• _Exercise input_
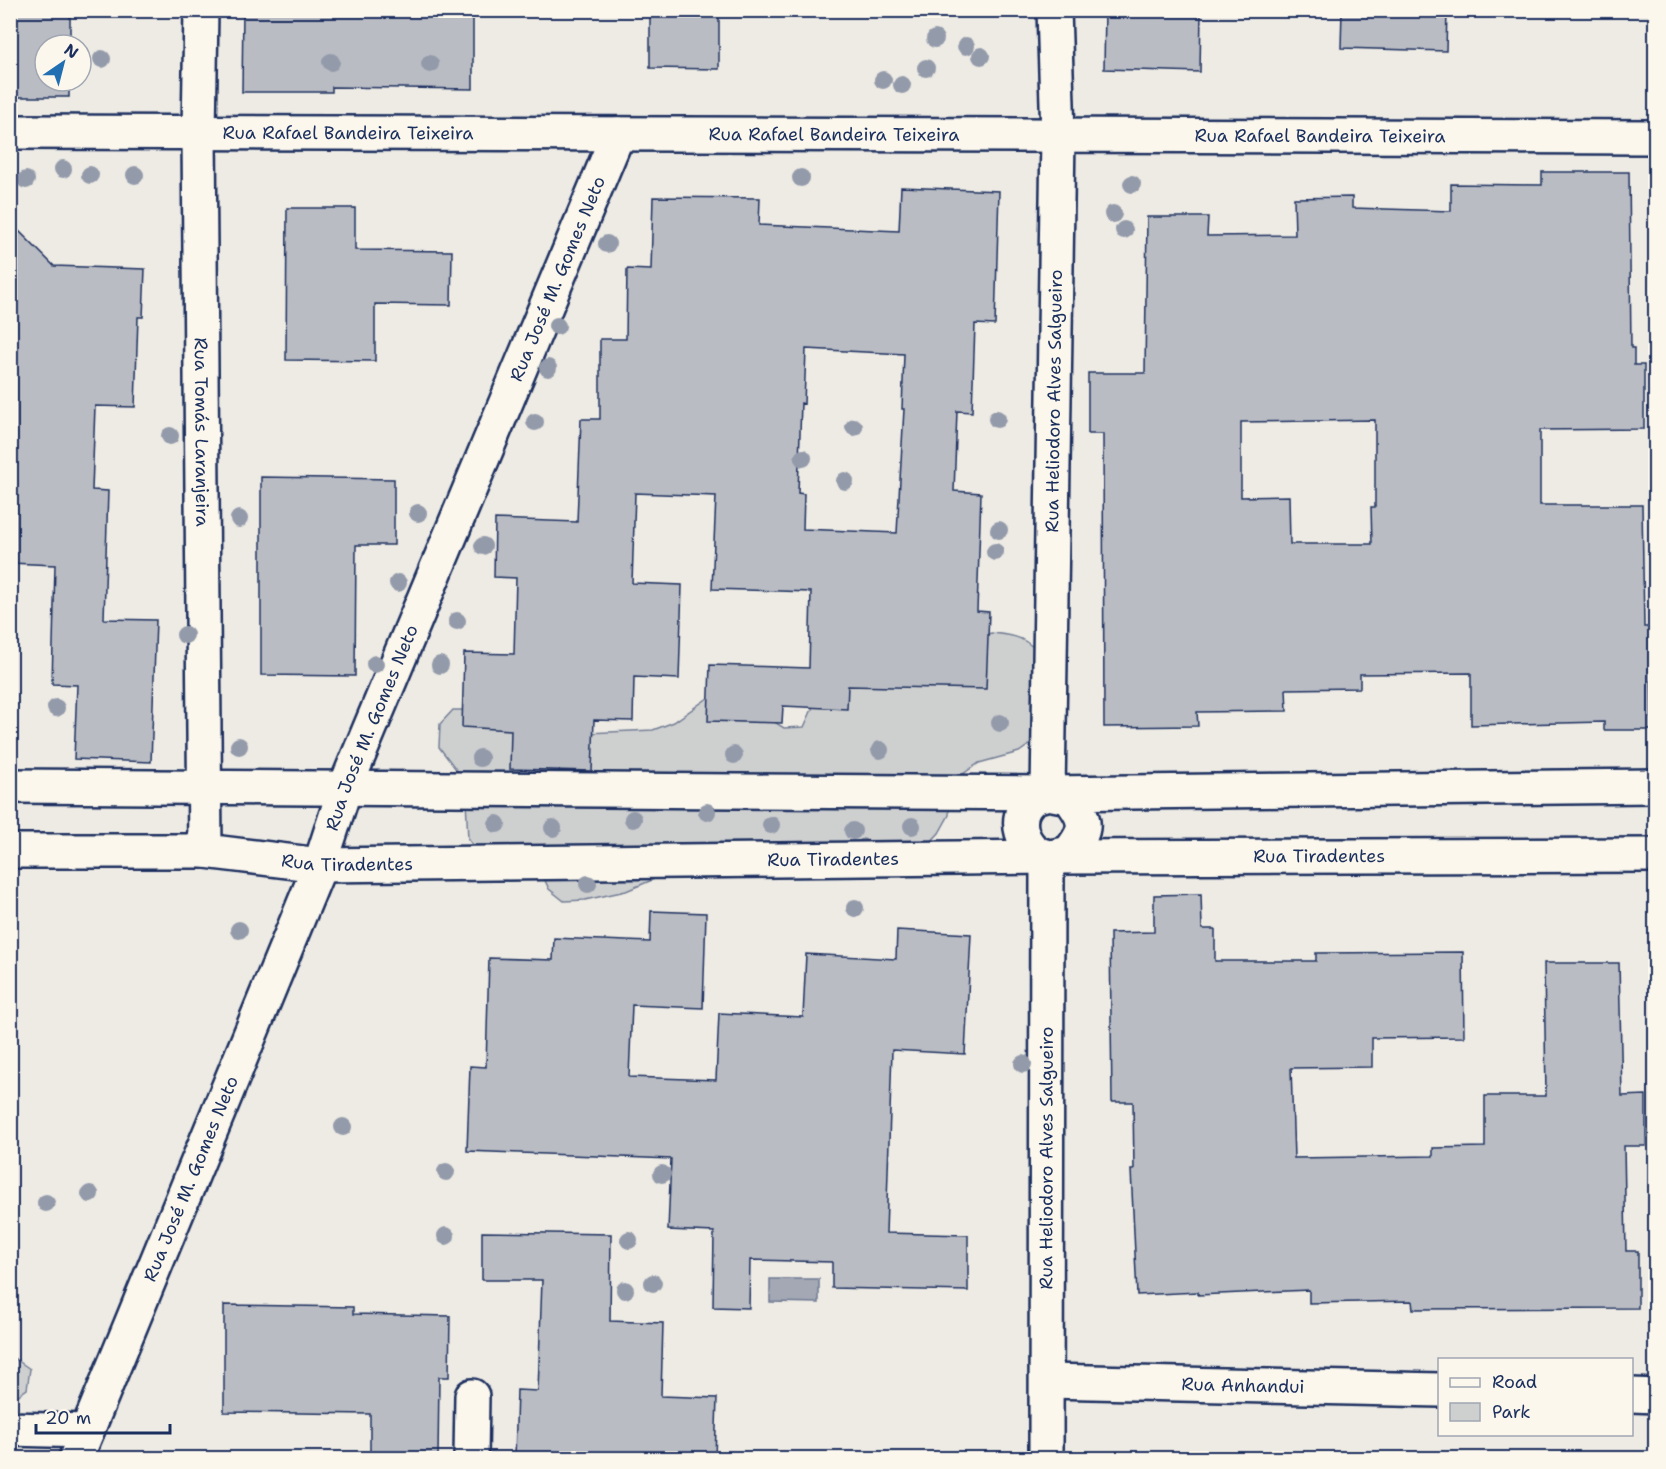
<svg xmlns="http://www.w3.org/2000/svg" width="1666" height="1469" font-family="'Shantell Sans',sans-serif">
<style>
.green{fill:#cecfcf;stroke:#747f96;stroke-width:1.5}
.water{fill:#a3a8b4;stroke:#6d7892;stroke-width:1.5}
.building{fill:#b9bcc3;stroke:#1b2f5e;stroke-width:1.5;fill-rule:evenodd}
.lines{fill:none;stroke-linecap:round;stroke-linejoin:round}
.minor-casing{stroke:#1b2f5e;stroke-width:38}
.secondary-casing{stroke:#1b2f5e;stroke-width:38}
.minor{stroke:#fbf7ec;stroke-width:33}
.secondary{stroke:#fbf7ec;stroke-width:33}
.tree{fill:#939aaa}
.labels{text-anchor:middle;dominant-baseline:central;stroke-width:6;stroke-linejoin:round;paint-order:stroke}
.street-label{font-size:18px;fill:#1b2f5e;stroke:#fbf7ec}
</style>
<rect width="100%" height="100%" fill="#eeebe4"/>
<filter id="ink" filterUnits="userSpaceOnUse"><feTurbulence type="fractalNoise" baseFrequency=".0167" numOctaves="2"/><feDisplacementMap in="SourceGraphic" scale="12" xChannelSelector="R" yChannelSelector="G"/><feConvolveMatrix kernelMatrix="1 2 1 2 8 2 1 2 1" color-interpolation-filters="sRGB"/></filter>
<g filter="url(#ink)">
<path class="green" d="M991,633C1017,635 1027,638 1044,659L1036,740L1019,752L979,763L960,776L950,794L949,815L939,833L924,849L904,850L863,839L807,864L683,867L626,891L585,900L564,901L549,889L540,870L481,856L468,839L465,781L439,747L440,724L453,710H473L565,734L653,730L674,722L708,698L729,694L784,728L804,727L813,707L830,694L907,656L950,648Z
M11,1356L30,1369L27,1389L11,1400Z"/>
<path class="water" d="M770,1279H819V1303L770,1302Z"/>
<path class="building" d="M10,10H70V45H45V81H69V97H10Z
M243,10H473V89L332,87V92H242Z
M650,10H719V69L650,68Z
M1105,10H1201L1200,72L1104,69Z
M1342,10H1447L1446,51L1341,48Z
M1542,172H1629L1631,348H1634V365H1644V429L1540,430V505H1642L1644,627H1651L1652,730H1604V722L1471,725V673L1360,674V688L1286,689L1287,711L1197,712L1198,726L1104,727L1103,434H1088V373H1145L1147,217H1208L1207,236L1295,235L1294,198L1352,197V208L1451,211V184L1542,185ZM1375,420V507H1371L1372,544H1290L1289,496L1241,497V422Z
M901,187L999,191L995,325L975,324L972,412L957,411L954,491L981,493L977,611L989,612L986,689L848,686L847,709L783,706L782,723L708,721L710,665L809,668L811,592L712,589L716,496L635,493L632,583L682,585L679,679L634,677L633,721L594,720L592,771L510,769L511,730L462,727L464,653L514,654L516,578L494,577L495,519L577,522L581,419H600V339H626L627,269L651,270L653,197L760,198L759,225L899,231ZM806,349L904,354L902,409H904L897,533L803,529L804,494L798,493L801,403L804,404Z
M287,208H355V250L452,251L451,305L375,304V361L286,360Z
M10,222L54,266L145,269L143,317H138L135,407L95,406L92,490L108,491L104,619L156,620L151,762L74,759L77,685L52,684L55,565L10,563Z
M261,477L394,479V545H356L355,676L261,675Z
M1201,894L1202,929H1215V961H1316V953L1463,952L1464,1037L1372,1038V1067L1291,1068L1294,1158L1433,1156V1148L1485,1147V1096H1546L1544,963H1619L1622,1096L1646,1095V1146H1624L1626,1251H1638V1308L1413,1309L1412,1301L1309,1303V1290L1198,1295V1292L1137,1295L1131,1170H1134L1133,1102H1112L1110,933L1154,932V895Z
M651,911L706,913L703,1008L632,1005L629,1077L716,1080L719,1013L803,1017L806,954L896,959L897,930L971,934L965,1054L892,1050L886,1233L968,1235V1291L832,1288V1262L750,1260L749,1308L713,1307L714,1232L668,1230L671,1159L467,1151L470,1066L486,1067L489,958L553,960L554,938L650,942Z
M482,1232L611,1234L610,1321L663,1323L661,1396L717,1398L715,1458H515L517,1390L538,1391L542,1280H482Z
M224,1305L353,1307V1314L450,1316L449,1377H439L438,1458H370V1414L224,1412Z"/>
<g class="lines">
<defs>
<g id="minor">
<path id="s1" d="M201,10L199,133L205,851"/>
<path id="s2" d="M10,132L1656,137"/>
<path id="s3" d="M1047,1381L1440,1390"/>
<path d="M1632,1395L1656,1396"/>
<path d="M10,1429L87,1431"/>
<path id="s4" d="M76,1458L320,865L345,788L618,134"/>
<path d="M471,1458L472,1396"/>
</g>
<g id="secondary">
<path d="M10,786L1048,793L1656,786"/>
<path id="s5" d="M1048,793L1058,135L1054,10"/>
<path d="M1048,793L1069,797C1088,821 1088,829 1069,853C1062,854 1052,858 1045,856C1022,850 1011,817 1031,800C1035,796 1043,795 1048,793Z"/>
<path id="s6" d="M10,851H205L320,865L1047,857L1656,855"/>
<path id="s7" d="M1046,1458L1047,857"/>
</g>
</defs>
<use href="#minor" class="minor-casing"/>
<use href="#secondary" class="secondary-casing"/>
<use href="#minor" class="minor"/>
<use href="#secondary" class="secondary"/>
</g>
<g class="tree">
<circle cx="935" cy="39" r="9"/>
<circle cx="966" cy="46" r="9"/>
<circle cx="981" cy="56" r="9"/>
<circle cx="102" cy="59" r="9"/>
<circle cx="331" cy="62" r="9"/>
<circle cx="430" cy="64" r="9"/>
<circle cx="926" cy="68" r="9"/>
<circle cx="883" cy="80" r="9"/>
<circle cx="902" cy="85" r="9"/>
<circle cx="63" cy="169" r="9"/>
<circle cx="90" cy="175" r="9"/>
<circle cx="135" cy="175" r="9"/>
<circle cx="801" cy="178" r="9"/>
<circle cx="26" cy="180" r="9"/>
<circle cx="1132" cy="184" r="9"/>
<circle cx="1113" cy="214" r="9"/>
<circle cx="1124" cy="230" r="9"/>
<circle cx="607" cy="244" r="9"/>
<circle cx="557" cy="326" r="9"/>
<circle cx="548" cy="368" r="9"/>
<circle cx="997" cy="419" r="9"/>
<circle cx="535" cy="422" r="9"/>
<circle cx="854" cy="427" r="9"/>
<circle cx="170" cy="436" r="9"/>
<circle cx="803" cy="458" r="9"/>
<circle cx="845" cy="481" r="9"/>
<circle cx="418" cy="513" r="9"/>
<circle cx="239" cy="519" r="9"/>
<circle cx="999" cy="530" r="9"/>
<circle cx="483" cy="546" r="9"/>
<circle cx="995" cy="552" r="9"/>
<circle cx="398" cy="583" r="9"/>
<circle cx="457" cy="621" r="9"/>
<circle cx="185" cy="635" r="9"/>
<circle cx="375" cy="664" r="9"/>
<circle cx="440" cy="665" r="9"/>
<circle cx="56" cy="708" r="9"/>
<circle cx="1000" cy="723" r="9"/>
<circle cx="239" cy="746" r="9"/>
<circle cx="880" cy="750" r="9"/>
<circle cx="734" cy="755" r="9"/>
<circle cx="480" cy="758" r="9"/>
<circle cx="707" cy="812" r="9"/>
<circle cx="633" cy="819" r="9"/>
<circle cx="497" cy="824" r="9"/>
<circle cx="771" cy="825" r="9"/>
<circle cx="912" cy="826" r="9"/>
<circle cx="553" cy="828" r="9"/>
<circle cx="853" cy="831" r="9"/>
<circle cx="588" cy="884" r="9"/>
<circle cx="855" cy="908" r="9"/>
<circle cx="239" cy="930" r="9"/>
<circle cx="1023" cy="1064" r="9"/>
<circle cx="343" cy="1127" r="9"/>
<circle cx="446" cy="1172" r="9"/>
<circle cx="662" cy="1174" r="9"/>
<circle cx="90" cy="1194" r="9"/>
<circle cx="46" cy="1203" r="9"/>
<circle cx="446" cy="1236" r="9"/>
<circle cx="629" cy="1240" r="9"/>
<circle cx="653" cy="1283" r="9"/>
<circle cx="625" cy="1290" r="9"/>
</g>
</g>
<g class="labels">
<g class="street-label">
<text stroke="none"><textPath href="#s2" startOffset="338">Rua Rafael Bandeira Teixeira</textPath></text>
<text stroke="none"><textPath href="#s2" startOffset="824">Rua Rafael Bandeira Teixeira</textPath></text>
<text stroke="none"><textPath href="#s2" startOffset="1310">Rua Rafael Bandeira Teixeira</textPath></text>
<text stroke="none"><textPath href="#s4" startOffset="1274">Rua José M. Gomes Neto</textPath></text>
<text stroke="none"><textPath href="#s5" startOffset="392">Rua Heliodoro Alves Salgueiro</textPath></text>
<text stroke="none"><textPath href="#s1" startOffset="422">Rua Tomás Laranjeira</textPath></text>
<text stroke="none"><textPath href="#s4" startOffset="788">Rua José M. Gomes Neto</textPath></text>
<text stroke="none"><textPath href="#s6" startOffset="1310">Rua Tiradentes</textPath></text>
<text stroke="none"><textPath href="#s6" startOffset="824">Rua Tiradentes</textPath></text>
<text stroke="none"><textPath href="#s6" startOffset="338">Rua Tiradentes</textPath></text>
<text stroke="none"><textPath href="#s7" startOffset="300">Rua Heliodoro Alves Salgueiro</textPath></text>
<text stroke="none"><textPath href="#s4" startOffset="302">Rua José M. Gomes Neto</textPath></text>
<text stroke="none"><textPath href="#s3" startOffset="196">Rua Anhandui</textPath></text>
</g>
</g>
<rect width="1666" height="1469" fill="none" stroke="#fbf7ec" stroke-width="36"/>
<rect x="18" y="18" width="1630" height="1433" fill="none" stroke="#1b2f5e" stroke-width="2" filter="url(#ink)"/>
<rect x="1438" y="1358" width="195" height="78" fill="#fbf7ec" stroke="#a1a7b3" stroke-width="1.5"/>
<rect x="1450" y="1378" width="30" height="9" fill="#fbf7ec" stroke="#a1a7b3" stroke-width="1.5"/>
<text x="1492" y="1388" font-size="18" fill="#1b2f5e">Road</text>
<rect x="1450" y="1403" width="30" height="18" fill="#cecfcf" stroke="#a1a7b3" stroke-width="1.5"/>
<text x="1492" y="1418" font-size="18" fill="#1b2f5e">Park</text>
<g transform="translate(63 63) rotate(35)"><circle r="28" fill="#fbf7ec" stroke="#a1a7b3" stroke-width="1.5"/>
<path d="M0-4.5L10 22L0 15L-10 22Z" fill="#1f6fb2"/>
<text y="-9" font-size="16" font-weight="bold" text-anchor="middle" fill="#1b2f5e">N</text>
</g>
<path d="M36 1424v9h134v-9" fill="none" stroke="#1b2f5e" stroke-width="3"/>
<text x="45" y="1424" font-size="18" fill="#1b2f5e" stroke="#fbf7ec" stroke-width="4.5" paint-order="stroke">20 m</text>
</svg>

• _Exercise objective_
The answer must consist of every line in the records above that contains the word "casing".

• _Result for this task_
.minor-casing{stroke:#1b2f5e;stroke-width:38}
.secondary-casing{stroke:#1b2f5e;stroke-width:38}
<use href="#minor" class="minor-casing"/>
<use href="#secondary" class="secondary-casing"/>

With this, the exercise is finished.